Where on this line segment do we lose the most kinetic energy? The radius of our $$\text{KE}$$ circle was defined by $$\sqrt{2\,\text{KE}}$$, which means that we want our new point to be as close as possible to the origin.

In other words, if we drew a line from the origin to the most inelastic point, it would be perpendicular to the momentum line.

But the slope of the momentum line is already given as $$-\sqrt{m_1/m_2}\,$$. So the most inelastic line must have the equation

\begin{align*} y&=\sqrt{\frac{m_2}{m_1}}x \\ \sqrt{m_2}v_2 &= \sqrt{\frac{m_2}{m_1}}\sqrt{m_1}v_1 \\ v_2 &= v_1 \\ & \qquad \qquad \qquad \qquad \blacksquare \end{align*}

Note that this result is invariant of initial conditions, as expected.

$$\rule[0.1pt]{300pt}{0.4pt}$$

To connect this answer to the discussion on changing reference frames, note that a change in frame corresponds to translations of the origin about the $$\sqrt{m_2/m_1}$$ line; the line of perfect inelasticity. When the origin happens to land on the momentum line, this frame is the center-of-mass frame.

This interpretation was inspired by a youtube video by 3Blue1Brown.

If I understand your question correctly, then the answer would simply be realizing what the C.O.M frame does to a two-body problem. If you recall a two body problem can be converted into a one-body problem in the C.O.M frame. This means that equations of motion for the now new one body are equivalent to the original scenario.

Since Kinetic Energy(at least classically) cannot be negative , minimum corresponds to it being zero (with max loss) , hence it cannot be any lower for any other frame.

Now what I mean by this is. Let's take this inelastic collision from some other frame where the K.E has some value. If this collision instead were elastic , computing K.E from the chosen frame\$ will give value greater than that for the previous case. So basically getting the most minimum value possible (=0) for K.E. from C.O.M frame implies that if you had chosen any other frame where K.E. was not zero , an elastic collision observed from this frame will give a greater K.E and hence and lesser loss. The key is that for comparing elastic and inelastic collision you have to stick to one frame whatever that maybe.
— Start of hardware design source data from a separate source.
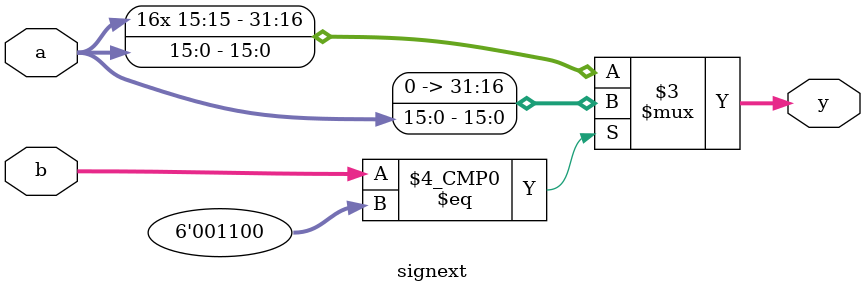
<source format=sv>
module signext(input  logic [15:0] a, input logic [5:0] b,
               output logic [31:0] y);
    always_comb
    case(b)
      6'b001100: y <= {{16{0}}, a}; // RTYPE
      default:   y <= {{16{a[15]}}, a}; // illegal op
    endcase
endmodule
</source>
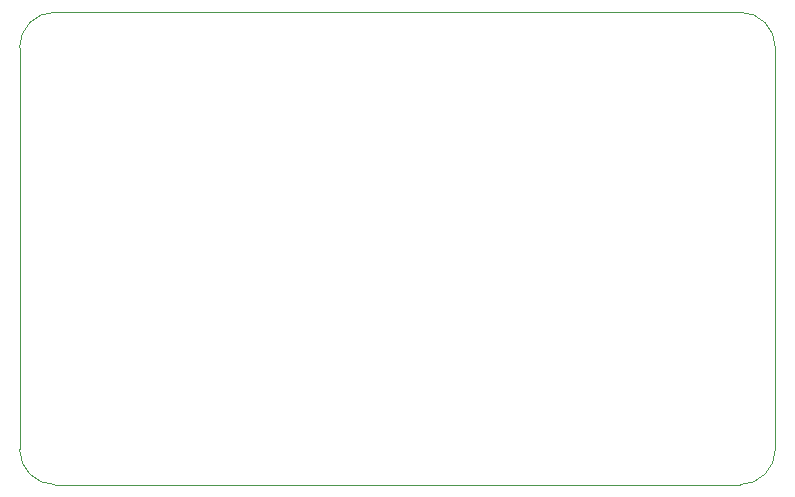
<source format=gbr>
%TF.GenerationSoftware,KiCad,Pcbnew,7.0.2-0*%
%TF.CreationDate,2024-01-05T14:45:17-05:00*%
%TF.ProjectId,WiringHarness,57697269-6e67-4486-9172-6e6573732e6b,rev?*%
%TF.SameCoordinates,Original*%
%TF.FileFunction,Profile,NP*%
%FSLAX46Y46*%
G04 Gerber Fmt 4.6, Leading zero omitted, Abs format (unit mm)*
G04 Created by KiCad (PCBNEW 7.0.2-0) date 2024-01-05 14:45:17*
%MOMM*%
%LPD*%
G01*
G04 APERTURE LIST*
%TA.AperFunction,Profile*%
%ADD10C,0.100000*%
%TD*%
G04 APERTURE END LIST*
D10*
X187997680Y-75750000D02*
X130000000Y-75750000D01*
X130000000Y-115750000D02*
X187997680Y-115750000D01*
X187997680Y-115749980D02*
G75*
G03*
X190997680Y-112750000I20J2999980D01*
G01*
X127000000Y-78750000D02*
X127000000Y-112750000D01*
X190997700Y-78750000D02*
G75*
G03*
X187997680Y-75750000I-3000000J0D01*
G01*
X127000000Y-112750000D02*
G75*
G03*
X130000000Y-115750000I3000000J0D01*
G01*
X190997680Y-112750000D02*
X190997680Y-78750000D01*
X130000000Y-75750000D02*
G75*
G03*
X127000000Y-78750000I0J-3000000D01*
G01*
M02*

</source>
If you don't want calculus and need a physical interpretation, here's one:-

Meaning of inelastic collision is some energy of collision transforms into potential energy, either by changing shape or heat or sound etc.
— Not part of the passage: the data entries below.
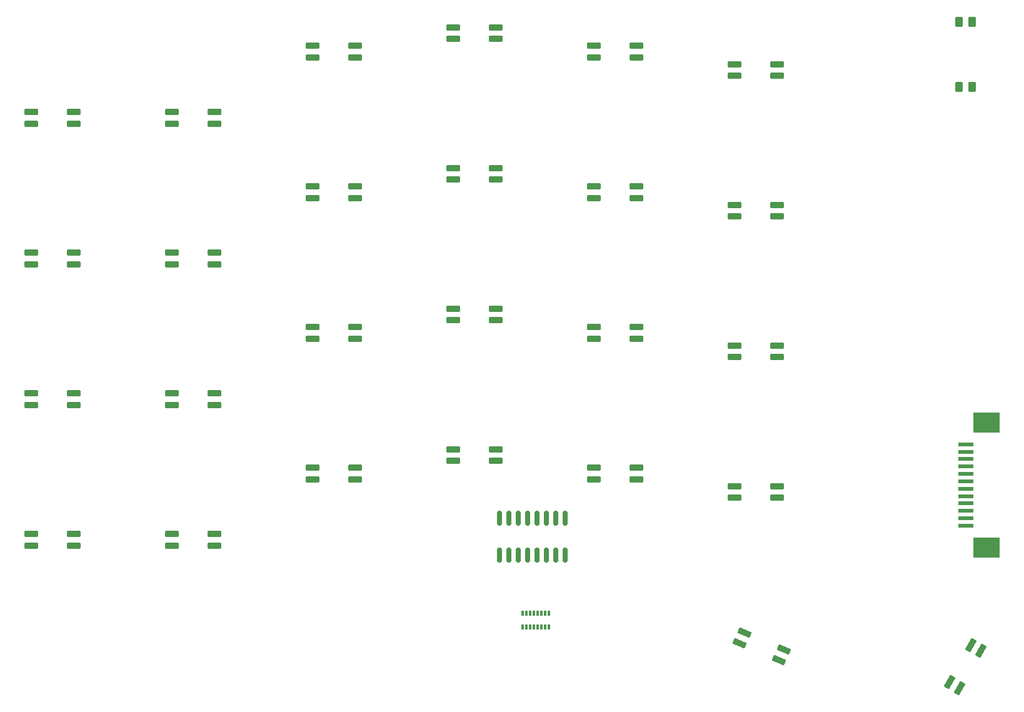
<source format=gbr>
%TF.GenerationSoftware,KiCad,Pcbnew,8.0.8-8.0.8-0~ubuntu22.04.1*%
%TF.CreationDate,2025-01-26T06:24:24-06:00*%
%TF.ProjectId,kbd,6b62642e-6b69-4636-9164-5f7063625858,rev?*%
%TF.SameCoordinates,Original*%
%TF.FileFunction,Paste,Bot*%
%TF.FilePolarity,Positive*%
%FSLAX46Y46*%
G04 Gerber Fmt 4.6, Leading zero omitted, Abs format (unit mm)*
G04 Created by KiCad (PCBNEW 8.0.8-8.0.8-0~ubuntu22.04.1) date 2025-01-26 06:24:24*
%MOMM*%
%LPD*%
G01*
G04 APERTURE LIST*
G04 Aperture macros list*
%AMRoundRect*
0 Rectangle with rounded corners*
0 $1 Rounding radius*
0 $2 $3 $4 $5 $6 $7 $8 $9 X,Y pos of 4 corners*
0 Add a 4 corners polygon primitive as box body*
4,1,4,$2,$3,$4,$5,$6,$7,$8,$9,$2,$3,0*
0 Add four circle primitives for the rounded corners*
1,1,$1+$1,$2,$3*
1,1,$1+$1,$4,$5*
1,1,$1+$1,$6,$7*
1,1,$1+$1,$8,$9*
0 Add four rect primitives between the rounded corners*
20,1,$1+$1,$2,$3,$4,$5,0*
20,1,$1+$1,$4,$5,$6,$7,0*
20,1,$1+$1,$6,$7,$8,$9,0*
20,1,$1+$1,$8,$9,$2,$3,0*%
G04 Aperture macros list end*
%ADD10RoundRect,0.082000X-0.818000X-0.328000X0.818000X-0.328000X0.818000X0.328000X-0.818000X0.328000X0*%
%ADD11RoundRect,0.082000X0.818000X0.328000X-0.818000X0.328000X-0.818000X-0.328000X0.818000X-0.328000X0*%
%ADD12RoundRect,0.082000X-0.124944X-0.872409X0.693056X0.544409X0.124944X0.872409X-0.693056X-0.544409X0*%
%ADD13RoundRect,0.082000X-0.881133X0.017692X0.624813X-0.621544X0.881133X-0.017692X-0.624813X0.621544X0*%
%ADD14R,2.000000X0.610000*%
%ADD15R,3.600000X2.680000*%
%ADD16RoundRect,0.150000X0.150000X-0.850000X0.150000X0.850000X-0.150000X0.850000X-0.150000X-0.850000X0*%
%ADD17RoundRect,0.250000X0.262500X0.450000X-0.262500X0.450000X-0.262500X-0.450000X0.262500X-0.450000X0*%
%ADD18R,0.300000X0.800000*%
%ADD19RoundRect,0.250000X-0.262500X-0.450000X0.262500X-0.450000X0.262500X0.450000X-0.262500X0.450000X0*%
G04 APERTURE END LIST*
D10*
%TO.C,LED35*%
X158150000Y-116740000D03*
X158150000Y-115160000D03*
X152350000Y-115160000D03*
X152350000Y-116740000D03*
%TD*%
D11*
%TO.C,LED01*%
X76150000Y-64510000D03*
X76150000Y-66090000D03*
X81950000Y-66090000D03*
X81950000Y-64510000D03*
%TD*%
%TO.C,LED04*%
X133300000Y-55510000D03*
X133300000Y-57090000D03*
X139100000Y-57090000D03*
X139100000Y-55510000D03*
%TD*%
D10*
%TO.C,LED30*%
X62900000Y-123240000D03*
X62900000Y-121660000D03*
X57100000Y-121660000D03*
X57100000Y-123240000D03*
%TD*%
D11*
%TO.C,LED20*%
X57100000Y-102609999D03*
X57100000Y-104189999D03*
X62900000Y-104189999D03*
X62900000Y-102609999D03*
%TD*%
D10*
%TO.C,LED13*%
X120050000Y-73640000D03*
X120050000Y-72060000D03*
X114250000Y-72060000D03*
X114250000Y-73640000D03*
%TD*%
%TO.C,LED32*%
X101000000Y-114240000D03*
X101000000Y-112660000D03*
X95200000Y-112660000D03*
X95200000Y-114240000D03*
%TD*%
D11*
%TO.C,LED21*%
X76150000Y-102609999D03*
X76150000Y-104189999D03*
X81950000Y-104189999D03*
X81950000Y-102609999D03*
%TD*%
D12*
%TO.C,LED37*%
X185774160Y-137473526D03*
X184405840Y-136683526D03*
X181505840Y-141706474D03*
X182874160Y-142496474D03*
%TD*%
D11*
%TO.C,LED23*%
X114250000Y-91109999D03*
X114250000Y-92689999D03*
X120050000Y-92689999D03*
X120050000Y-91109999D03*
%TD*%
D10*
%TO.C,LED31*%
X81950000Y-123240000D03*
X81950000Y-121660000D03*
X76150000Y-121660000D03*
X76150000Y-123240000D03*
%TD*%
D11*
%TO.C,LED24*%
X133300000Y-93609999D03*
X133300000Y-95189999D03*
X139100000Y-95189999D03*
X139100000Y-93609999D03*
%TD*%
%TO.C,LED25*%
X152350000Y-96109999D03*
X152350000Y-97689999D03*
X158150000Y-97689999D03*
X158150000Y-96109999D03*
%TD*%
%TO.C,LED03*%
X114250000Y-53010000D03*
X114250000Y-54590000D03*
X120050000Y-54590000D03*
X120050000Y-53010000D03*
%TD*%
D10*
%TO.C,LED33*%
X120050000Y-111740000D03*
X120050000Y-110160000D03*
X114250000Y-110160000D03*
X114250000Y-111740000D03*
%TD*%
D13*
%TO.C,LED36*%
X158430786Y-138698065D03*
X159048142Y-137243667D03*
X153709214Y-134977427D03*
X153091858Y-136431825D03*
%TD*%
D10*
%TO.C,LED14*%
X139100000Y-76140000D03*
X139100000Y-74560000D03*
X133300000Y-74560000D03*
X133300000Y-76140000D03*
%TD*%
D11*
%TO.C,LED22*%
X95200000Y-93609999D03*
X95200000Y-95189999D03*
X101000000Y-95189999D03*
X101000000Y-93609999D03*
%TD*%
D10*
%TO.C,LED10*%
X62900000Y-85140000D03*
X62900000Y-83560000D03*
X57100000Y-83560000D03*
X57100000Y-85140000D03*
%TD*%
%TO.C,LED12*%
X101000000Y-76140000D03*
X101000000Y-74560000D03*
X95200000Y-74560000D03*
X95200000Y-76140000D03*
%TD*%
D11*
%TO.C,LED02*%
X95200000Y-55510000D03*
X95200000Y-57090000D03*
X101000000Y-57090000D03*
X101000000Y-55510000D03*
%TD*%
D10*
%TO.C,LED34*%
X139100000Y-114240000D03*
X139100000Y-112660000D03*
X133300000Y-112660000D03*
X133300000Y-114240000D03*
%TD*%
D11*
%TO.C,LED00*%
X57100000Y-64510000D03*
X57100000Y-66090000D03*
X62900000Y-66090000D03*
X62900000Y-64510000D03*
%TD*%
D10*
%TO.C,LED15*%
X158150000Y-78640000D03*
X158150000Y-77060000D03*
X152350000Y-77060000D03*
X152350000Y-78640000D03*
%TD*%
%TO.C,LED11*%
X81950000Y-85140000D03*
X81950000Y-83560000D03*
X76150000Y-83560000D03*
X76150000Y-85140000D03*
%TD*%
D11*
%TO.C,LED05*%
X152350000Y-58010000D03*
X152350000Y-59590000D03*
X158150000Y-59590000D03*
X158150000Y-58010000D03*
%TD*%
D14*
%TO.C,J1*%
X183700000Y-109500000D03*
X183700000Y-110500000D03*
X183700000Y-111500000D03*
X183700000Y-112500000D03*
X183700000Y-113500000D03*
X183700000Y-114500000D03*
X183700000Y-115500000D03*
X183700000Y-116500000D03*
X183700000Y-117500000D03*
X183700000Y-118500000D03*
X183700000Y-119500000D03*
X183700000Y-120500000D03*
D15*
X186500000Y-106510000D03*
X186500000Y-123490000D03*
%TD*%
D16*
%TO.C,U2*%
X129445000Y-124500000D03*
X128175000Y-124500000D03*
X126905000Y-124500000D03*
X125635000Y-124500000D03*
X124365000Y-124500000D03*
X123095000Y-124500000D03*
X121825000Y-124500000D03*
X120555000Y-124500000D03*
X120555000Y-119500000D03*
X121825000Y-119500000D03*
X123095000Y-119500000D03*
X124365000Y-119500000D03*
X125635000Y-119500000D03*
X126905000Y-119500000D03*
X128175000Y-119500000D03*
X129445000Y-119500000D03*
%TD*%
D17*
%TO.C,R1*%
X184572500Y-52255000D03*
X182747500Y-52255000D03*
%TD*%
D18*
%TO.C,RN2*%
X127200000Y-134200000D03*
X126700000Y-134200000D03*
X126200000Y-134200000D03*
X125700000Y-134200000D03*
X125200000Y-134200000D03*
X124700000Y-134200000D03*
X124200000Y-134200000D03*
X123700000Y-134200000D03*
X123700000Y-132400000D03*
X124200000Y-132400000D03*
X124700000Y-132400000D03*
X125200000Y-132400000D03*
X125700000Y-132400000D03*
X126200000Y-132400000D03*
X126700000Y-132400000D03*
X127200000Y-132400000D03*
%TD*%
D19*
%TO.C,R2*%
X182747500Y-61100000D03*
X184572500Y-61100000D03*
%TD*%
M02*

</source>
So, in a perfect inelastic collision, the maximum amount of energy is converted into potential energy. And by conservation of energy, maximum kinetic energy is lost. (Considering environment to be a part of system.)

But just because the KE is 0 in some frame doesn't mean that it is the least possible in every other frame, does it?

Yes, it does. Given two states with the same momentum, the question of which one has most kinetic energy is the same in all reference frames. Remember that while "how much" of something we measure can be different in different reference frames, broader questions of what happens are the same. If in the reference frame of the center of mass, kinetic energy is converted to heat energy, then every reference frame will see kinetic energy being converted to heat. They will disagree about how much energy is converted, but not that some is (and that that amount is positive).

This rule that ordering of kinetic energy is invariant under boosts doesn't apply if momentum isn't constant. If momentum changes, then that means that it's experiencing a force between it and another object, which means that there can be a flow of energy between it and the other object, and different frames of references can disagree as to whether it is gaining or losing energy to that other object.

Kinetic energy being converted to heat is objectively physical in a way that gaining or losing energy isn't. If you see a thermometer changing what temperature it's displaying, then you know that the temperature is increasing. It being in a different frame of reference frame means that the "actual" temperature is different from what the thermometer reads, but the sign of the change is the same. If it's a mercury thermometer, for example, everyone will agree that the mercury expanded, but they will disagree as to the volume of the expansion (because it's going to be affected by Lorentz contraction).